Love Is Not Just for Valentine’s Day

When Valentine’s Day comes around we are reminded it is time to focus on that special someone. For a day it is all about demonstrating our love for our spouse or partner.

Soppy cards, flowers and chocolates are all great of course. But the fact we need a prompt is a pretty sad reflection on our efforts for the other 364 days of the year.

Which – for me anyway – raised a disconcerting thought: why do we often need a reminder to show love to the person we share our life with?

I just don’t have the headspace right now…


On Valentine’s we are encouraged to show our love with gestures and efforts – a special home cooked meal, a small gift or a ‘date night’ perhaps.

Inherent to all of those things is the necessity of time. Space to think about what to do and time to make it happen.

Modern life however has a habit of crowding out those opportunities.

Work, families, kids, bills and the like get in the way. Even having the head space to think “what would he/she enjoy on Valentine’s Day?” can be rare. Hence the need for a reminder on 14 February to find some sliver of time to come up with what is often a rushed and poorly chosen gesture.

Or worse still, nothing at all.

No more passion ‘til next Valentine’s Day


Undoubtedly the daily grind drains the spontaneity that makes a gesture romantic. Amongst emails, insurance renewals and getting the kids to bed the natural desire to express our love for one another gets buried.
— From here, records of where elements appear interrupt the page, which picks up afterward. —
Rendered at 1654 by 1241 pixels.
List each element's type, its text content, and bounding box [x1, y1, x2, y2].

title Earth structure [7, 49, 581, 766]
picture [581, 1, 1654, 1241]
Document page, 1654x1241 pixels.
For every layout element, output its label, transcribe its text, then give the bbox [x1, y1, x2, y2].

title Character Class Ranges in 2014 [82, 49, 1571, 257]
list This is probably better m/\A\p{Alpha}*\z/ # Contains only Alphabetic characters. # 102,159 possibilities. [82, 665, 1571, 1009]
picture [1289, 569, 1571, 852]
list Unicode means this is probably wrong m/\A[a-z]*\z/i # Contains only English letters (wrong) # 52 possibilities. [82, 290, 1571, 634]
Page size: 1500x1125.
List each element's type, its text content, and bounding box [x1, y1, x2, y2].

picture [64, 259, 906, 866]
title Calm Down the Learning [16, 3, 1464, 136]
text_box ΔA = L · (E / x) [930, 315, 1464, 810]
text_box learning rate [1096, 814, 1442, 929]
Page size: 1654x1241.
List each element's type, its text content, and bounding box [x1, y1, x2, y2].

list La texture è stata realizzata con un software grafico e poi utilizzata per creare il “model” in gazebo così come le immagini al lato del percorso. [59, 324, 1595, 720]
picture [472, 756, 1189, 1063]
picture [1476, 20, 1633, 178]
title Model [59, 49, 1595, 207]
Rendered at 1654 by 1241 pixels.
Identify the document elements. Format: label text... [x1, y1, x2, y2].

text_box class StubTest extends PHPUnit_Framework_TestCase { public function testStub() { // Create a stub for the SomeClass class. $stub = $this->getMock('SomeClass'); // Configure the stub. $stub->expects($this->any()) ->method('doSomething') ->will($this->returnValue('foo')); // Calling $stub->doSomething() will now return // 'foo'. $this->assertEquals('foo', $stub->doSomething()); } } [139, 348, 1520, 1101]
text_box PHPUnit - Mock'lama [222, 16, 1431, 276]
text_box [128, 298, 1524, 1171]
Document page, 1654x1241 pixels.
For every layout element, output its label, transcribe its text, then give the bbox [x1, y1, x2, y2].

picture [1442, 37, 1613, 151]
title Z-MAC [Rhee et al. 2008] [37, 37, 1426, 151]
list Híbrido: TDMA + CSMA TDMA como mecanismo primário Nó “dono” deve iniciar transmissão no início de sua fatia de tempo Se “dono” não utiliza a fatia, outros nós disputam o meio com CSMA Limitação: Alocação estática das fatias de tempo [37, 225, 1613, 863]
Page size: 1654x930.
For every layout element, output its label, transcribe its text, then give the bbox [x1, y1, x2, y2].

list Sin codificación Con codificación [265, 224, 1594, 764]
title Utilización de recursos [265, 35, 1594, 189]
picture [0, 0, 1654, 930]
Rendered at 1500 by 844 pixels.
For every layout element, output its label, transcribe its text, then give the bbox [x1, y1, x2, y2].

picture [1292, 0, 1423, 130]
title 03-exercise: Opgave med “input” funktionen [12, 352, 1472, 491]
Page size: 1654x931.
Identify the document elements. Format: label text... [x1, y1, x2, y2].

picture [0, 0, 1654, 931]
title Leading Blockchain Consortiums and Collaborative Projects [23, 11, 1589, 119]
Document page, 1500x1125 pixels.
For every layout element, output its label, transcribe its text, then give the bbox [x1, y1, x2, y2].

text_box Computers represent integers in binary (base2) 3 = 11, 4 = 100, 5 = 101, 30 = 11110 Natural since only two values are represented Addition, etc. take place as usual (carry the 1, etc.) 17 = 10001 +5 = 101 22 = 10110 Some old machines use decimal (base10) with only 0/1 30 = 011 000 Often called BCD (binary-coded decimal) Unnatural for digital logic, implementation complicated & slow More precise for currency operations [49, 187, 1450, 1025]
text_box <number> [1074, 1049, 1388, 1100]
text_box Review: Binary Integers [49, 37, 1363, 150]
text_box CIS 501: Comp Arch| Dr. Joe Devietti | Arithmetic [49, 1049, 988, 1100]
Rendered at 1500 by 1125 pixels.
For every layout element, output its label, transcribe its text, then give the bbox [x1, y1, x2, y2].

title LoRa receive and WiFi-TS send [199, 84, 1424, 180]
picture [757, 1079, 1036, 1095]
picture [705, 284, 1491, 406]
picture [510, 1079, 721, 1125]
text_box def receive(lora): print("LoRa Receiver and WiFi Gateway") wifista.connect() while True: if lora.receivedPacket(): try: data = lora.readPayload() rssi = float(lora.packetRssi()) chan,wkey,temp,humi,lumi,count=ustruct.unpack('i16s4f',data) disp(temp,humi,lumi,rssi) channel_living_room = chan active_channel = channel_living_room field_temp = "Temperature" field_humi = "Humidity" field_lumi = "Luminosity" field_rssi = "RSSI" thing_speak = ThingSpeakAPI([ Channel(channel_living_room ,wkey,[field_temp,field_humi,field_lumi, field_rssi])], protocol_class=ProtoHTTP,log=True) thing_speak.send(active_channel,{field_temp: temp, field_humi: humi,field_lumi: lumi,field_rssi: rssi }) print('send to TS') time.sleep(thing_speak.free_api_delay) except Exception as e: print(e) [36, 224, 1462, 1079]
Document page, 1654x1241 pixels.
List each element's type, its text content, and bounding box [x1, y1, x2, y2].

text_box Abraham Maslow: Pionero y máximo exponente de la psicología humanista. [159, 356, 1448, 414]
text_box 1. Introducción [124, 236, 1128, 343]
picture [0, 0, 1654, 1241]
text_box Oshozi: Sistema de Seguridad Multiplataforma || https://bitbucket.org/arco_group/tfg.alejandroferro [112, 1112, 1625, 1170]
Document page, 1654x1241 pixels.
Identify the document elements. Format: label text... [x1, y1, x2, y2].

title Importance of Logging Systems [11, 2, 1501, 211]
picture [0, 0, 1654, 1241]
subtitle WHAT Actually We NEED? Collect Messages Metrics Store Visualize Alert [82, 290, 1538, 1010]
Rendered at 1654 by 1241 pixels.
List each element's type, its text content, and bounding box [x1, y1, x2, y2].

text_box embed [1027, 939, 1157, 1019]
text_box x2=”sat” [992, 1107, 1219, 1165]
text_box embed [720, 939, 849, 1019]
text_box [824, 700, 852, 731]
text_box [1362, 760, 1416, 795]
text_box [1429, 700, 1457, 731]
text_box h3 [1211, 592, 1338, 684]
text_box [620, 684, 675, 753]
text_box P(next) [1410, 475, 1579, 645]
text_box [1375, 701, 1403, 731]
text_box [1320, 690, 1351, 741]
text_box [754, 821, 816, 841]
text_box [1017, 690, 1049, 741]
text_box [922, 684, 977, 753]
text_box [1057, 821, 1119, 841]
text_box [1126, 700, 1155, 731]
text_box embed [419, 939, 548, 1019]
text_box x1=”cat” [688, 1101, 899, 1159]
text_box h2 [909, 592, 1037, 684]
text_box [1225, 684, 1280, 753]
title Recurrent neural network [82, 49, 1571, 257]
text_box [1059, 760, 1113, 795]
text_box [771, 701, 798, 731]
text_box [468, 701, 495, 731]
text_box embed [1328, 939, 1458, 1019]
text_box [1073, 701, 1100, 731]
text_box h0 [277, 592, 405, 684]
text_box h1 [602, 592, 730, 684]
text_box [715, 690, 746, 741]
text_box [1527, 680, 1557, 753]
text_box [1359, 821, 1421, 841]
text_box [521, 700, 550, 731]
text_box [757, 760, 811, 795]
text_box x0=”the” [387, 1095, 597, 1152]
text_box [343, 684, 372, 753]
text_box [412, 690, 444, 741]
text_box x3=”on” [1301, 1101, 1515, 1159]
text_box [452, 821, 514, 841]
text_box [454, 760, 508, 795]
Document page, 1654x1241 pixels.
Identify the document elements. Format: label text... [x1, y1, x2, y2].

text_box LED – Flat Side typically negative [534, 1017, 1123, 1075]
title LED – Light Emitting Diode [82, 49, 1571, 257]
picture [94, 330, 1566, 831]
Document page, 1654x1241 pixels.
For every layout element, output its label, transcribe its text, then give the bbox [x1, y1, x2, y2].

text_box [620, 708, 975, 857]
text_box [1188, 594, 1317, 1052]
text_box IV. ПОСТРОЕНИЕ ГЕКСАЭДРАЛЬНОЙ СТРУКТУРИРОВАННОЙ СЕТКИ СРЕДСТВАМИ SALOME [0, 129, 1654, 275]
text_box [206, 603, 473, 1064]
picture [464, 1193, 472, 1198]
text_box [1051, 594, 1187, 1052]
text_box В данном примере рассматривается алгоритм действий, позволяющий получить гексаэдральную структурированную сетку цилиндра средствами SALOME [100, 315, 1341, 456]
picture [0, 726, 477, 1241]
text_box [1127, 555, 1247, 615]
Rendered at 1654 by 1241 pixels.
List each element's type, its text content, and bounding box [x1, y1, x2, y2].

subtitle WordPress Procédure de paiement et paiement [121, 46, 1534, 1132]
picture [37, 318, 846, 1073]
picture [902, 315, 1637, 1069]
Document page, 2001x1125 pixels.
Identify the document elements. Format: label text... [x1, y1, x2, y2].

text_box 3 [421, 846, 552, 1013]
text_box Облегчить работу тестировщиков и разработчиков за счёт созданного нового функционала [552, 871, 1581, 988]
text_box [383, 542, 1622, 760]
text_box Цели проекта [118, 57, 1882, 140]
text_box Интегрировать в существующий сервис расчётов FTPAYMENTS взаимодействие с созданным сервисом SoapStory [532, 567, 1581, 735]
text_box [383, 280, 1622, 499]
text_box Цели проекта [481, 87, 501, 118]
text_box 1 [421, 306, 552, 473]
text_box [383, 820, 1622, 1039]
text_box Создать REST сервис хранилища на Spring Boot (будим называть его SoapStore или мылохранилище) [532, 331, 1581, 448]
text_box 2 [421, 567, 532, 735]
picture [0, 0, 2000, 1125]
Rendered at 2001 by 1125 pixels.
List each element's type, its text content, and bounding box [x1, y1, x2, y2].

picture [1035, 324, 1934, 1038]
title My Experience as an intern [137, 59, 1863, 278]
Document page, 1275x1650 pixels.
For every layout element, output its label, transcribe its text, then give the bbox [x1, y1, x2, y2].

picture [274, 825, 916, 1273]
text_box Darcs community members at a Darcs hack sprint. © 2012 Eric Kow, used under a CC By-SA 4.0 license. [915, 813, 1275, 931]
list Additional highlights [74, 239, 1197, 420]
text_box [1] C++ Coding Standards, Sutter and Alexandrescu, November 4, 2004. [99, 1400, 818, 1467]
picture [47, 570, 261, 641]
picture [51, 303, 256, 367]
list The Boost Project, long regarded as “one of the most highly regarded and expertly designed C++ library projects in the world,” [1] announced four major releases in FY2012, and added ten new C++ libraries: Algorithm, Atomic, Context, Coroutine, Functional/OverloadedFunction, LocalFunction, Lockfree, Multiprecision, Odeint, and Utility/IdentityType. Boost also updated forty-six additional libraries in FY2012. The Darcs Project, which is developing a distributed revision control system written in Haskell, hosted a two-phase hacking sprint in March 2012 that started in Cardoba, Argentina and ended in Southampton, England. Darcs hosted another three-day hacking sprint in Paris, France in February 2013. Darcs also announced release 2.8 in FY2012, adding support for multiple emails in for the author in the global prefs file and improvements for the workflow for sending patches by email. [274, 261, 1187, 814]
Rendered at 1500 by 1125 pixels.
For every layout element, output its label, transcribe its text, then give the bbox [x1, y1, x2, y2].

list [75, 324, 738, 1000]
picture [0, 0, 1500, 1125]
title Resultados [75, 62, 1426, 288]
But the hectic pace of life is not the only hindrance to expressing our devotion more than once a year.

To love at all is to be vulnerable


Couple resting their heads on each other

Showing our love for someone, expressing how important and vital they are to our own life makes us vulnerable. Committing to another human in this way leaves us exposed to the risk of being hurt. A risk we might naturally try to avoid.

CS Lewis summed it up best in his book The Four Loves when he wrote: “To love at all is to be vulnerable. Love anything and your heart will be wrung and possibly broken.”

Not exactly the objective any of us would set for ourselves, is it? Not to mention the fact you will be hard pushed to find a Valentine’s Day card featuring that particular quote.

A greater truth about love


If you are familiar with this quote you will already know that Lewis was writing about a far greater truth concerning relationships and love:

“If you want to make sure of keeping it (your heart) intact you must give it to no one, not even an animal. Wrap it carefully round with hobbies and little luxuries; avoid all entanglements. Lock it up safe in the casket or coffin of your selfishness.

But in that casket, safe, dark, motionless, airless, it will change. It will not be broken; it will become unbreakable, impenetrable, irredeemable.” – C.S. Lewis, The Four Loves.

A risk worth taking


To demonstrate our love for another is a risk worth taking. It is good for us – though we might initially fear it – compared to the cold, harsh alternative.

To quote the Chinese philosopher Lao Tzu: “Being deeply loved by someone gives you strength, while loving someone gives you courage.”

Enjoy Valentine’s Day and lavish as much love and affection upon your partner as you can. But more importantly, when you wake up on 15 February try to remember that it is just as crucial to do the same today as it was yesterday.